>> Security-sensitive upper layers like virus scanners and loggers
>> would want to do it that way. The upper layer might even just log
>> the fact that mount happened and then stay out of the way after that.
>
> What makes you say that. If the administrator has full priviledges then
> its kind of irrelevant trying to force anything "for security reasons"

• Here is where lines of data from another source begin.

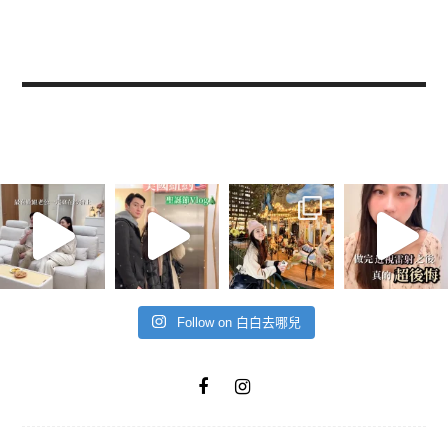
Follow on 白白去哪兒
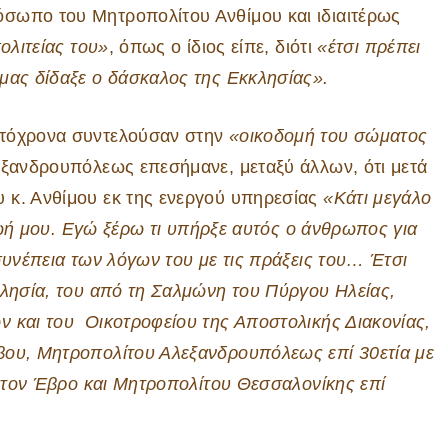
σωπο του Μητροπολίτου Ανθίμου και ιδιαιτέρως
ολιτείας του»
, όπως ο ίδιος είπε, διότι
«έτσι πρέπει
 μας δίδαξε ο δάσκαλος της Εκκλησίας».
υτόχρονα συντελούσαν στην
«οικοδομή του σώματος
εξανδρουπόλεως επεσήμανε, μεταξύ άλλων, ότι μετά
 κ. Ανθίμου εκ της ενεργού υπηρεσίας
«Κάτι μεγάλο
 ζωή μου. Εγώ ξέρω τι υπήρξε αυτός ο άνθρωπος για
συνέπεια των λόγων του με τις πράξεις του… Έτσι
κλησία, του από τη Σαλμώνη του Πύργου Ηλείας,
ν και του Οικοτροφείου της Αποστολικής Διακονίας,
βου, Μητροπολίτου Αλεξανδρουπόλεως επί 30ετία με
 στον Έβρο και Μητροπολίτου Θεσσαλονίκης επί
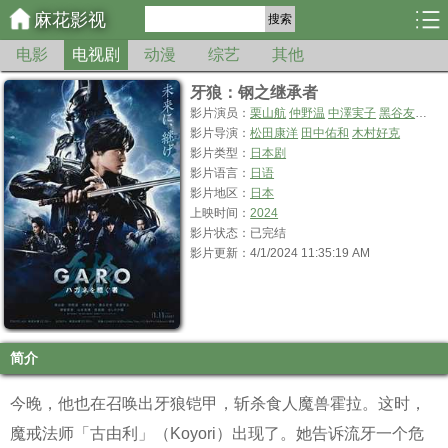
麻花影视
搜索
电影
电视剧
动漫
综艺
其他
牙狼：钢之继承者
影片演员：
栗山航
仲野温
中澤実子
黑谷友香
萩
影片导演：
松田康洋
田中佑和
木村好克
影片类型：
日本剧
影片语言：
日语
影片地区：
日本
上映时间：
2024
影片状态：已完结
影片更新：4/1/2024 11:35:19 AM
简介
今晚，他也在召唤出牙狼铠甲，斩杀食人魔兽霍拉。这时，
魔戒法师「古由利」（Koyori）出现了。她告诉流牙一个危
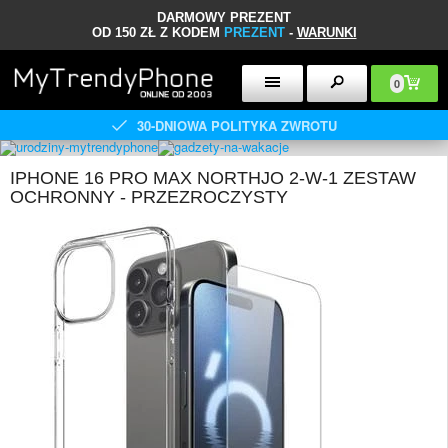
DARMOWY PREZENT
OD 150 ZŁ Z KODEM
PREZENT
-
WARUNKI
0
30-DNIOWA POLITYKA ZWROTU
IPHONE 16 PRO MAX NORTHJO 2-W-1 ZESTAW
OCHRONNY - PRZEZROCZYSTY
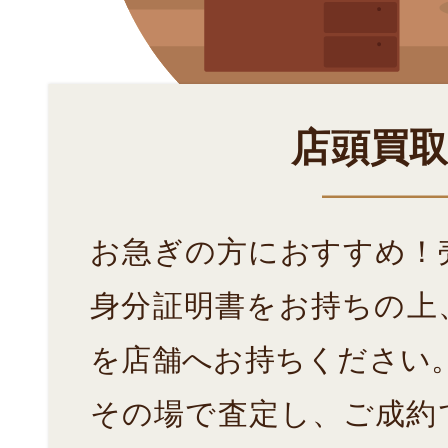
店頭買
お急ぎの方におすすめ！
身分証明書をお持ちの上
を店舗へお持ちください
その場で査定し、ご成約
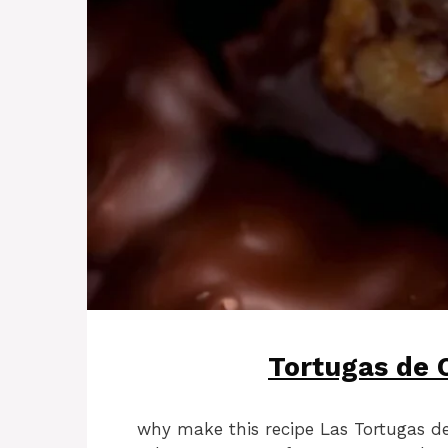
Tortugas de 
why make this recipe Las Tortugas de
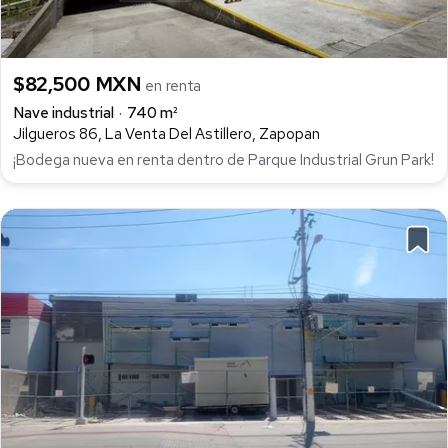
$82,500 MXN
en renta
Nave industrial
740 m²
Jilgueros 86, La Venta Del Astillero, Zapopan
¡Bodega nueva en renta dentro de Parque Industrial Grun Park!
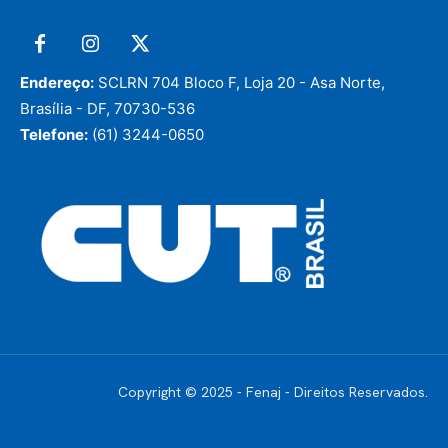
Endereço:
SCLRN 704 Bloco F, Loja 20 - Asa Norte,
Brasília - DF, 70730-536
Telefone:
(61) 3244-0650
Copyright © 2025 - Fenaj - Direitos Reservados.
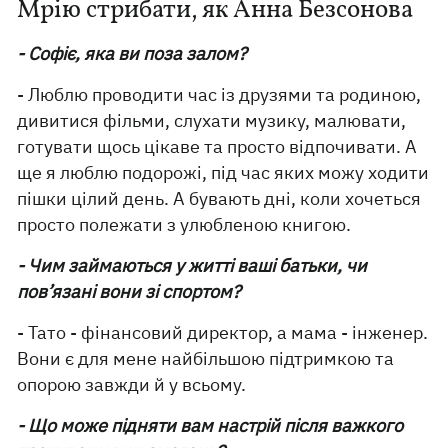
Мрію стрибати, як Анна Безсонова
- Софіє, яка ви поза залом?
- Люблю проводити час із друзями та родиною,
дивитися фільми, слухати музику, малювати,
готувати щось цікаве та просто відпочивати. А
ще я люблю подорожі, під час яких можу ходити
пішки цілий день. А бувають дні, коли хочеться
просто полежати з улюбленою книгою.
- Чим займаються у житті ваші батьки, чи
пов’язані вони зі спортом?
- Тато - фінансовий директор, а мама - інженер.
Вони є для мене найбільшою підтримкою та
опорою завжди й у всьому.
- Що може підняти вам настрій після важкого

Check out the NSA's guide for securing Win2k machines sometime. They
go through all kinds of steps to separate auditing and administration
even though an administrator can get around them and play with the audit
trail anyway. It raises the bar and removes the defense of plausible
deniability if an admin gets caught (he can hardly claim it was an
'accident' that he granted himself audit privileges and then used them
to tamper with the audit log.)
1. Create a new group: Auditors
2. Grant these rights to Auditors:
Take ownership of files; Manage auditing
3. Create a new user: Auditor, and put it in these groups:
Users; Auditors
4. Log on as Auditor and take ownership of
%systemroot%\system32\config\SecEvent.Evt
5. Set permissions on that security logfile:
a. System: full control
b. Administrators: no access
c. Auditors: full control
6. Now log on as an administrator and take away these rights:
a. from Administrators: Manage auditing
b. from Auditors: Take ownership of files
7. Enable these extra security options:
a. crash on audit failure
b. clear page file on shutdown
c. full privilege auditing
d. lots more...
After setting up auditing and ACLs (many pages of directions for that)
the audit duties are done by unprivileged users and administrators
cannot see or alter the audit trail.
Seems like a lot of useless work given that the admins can grant
themselves any rights they want, doesn't it?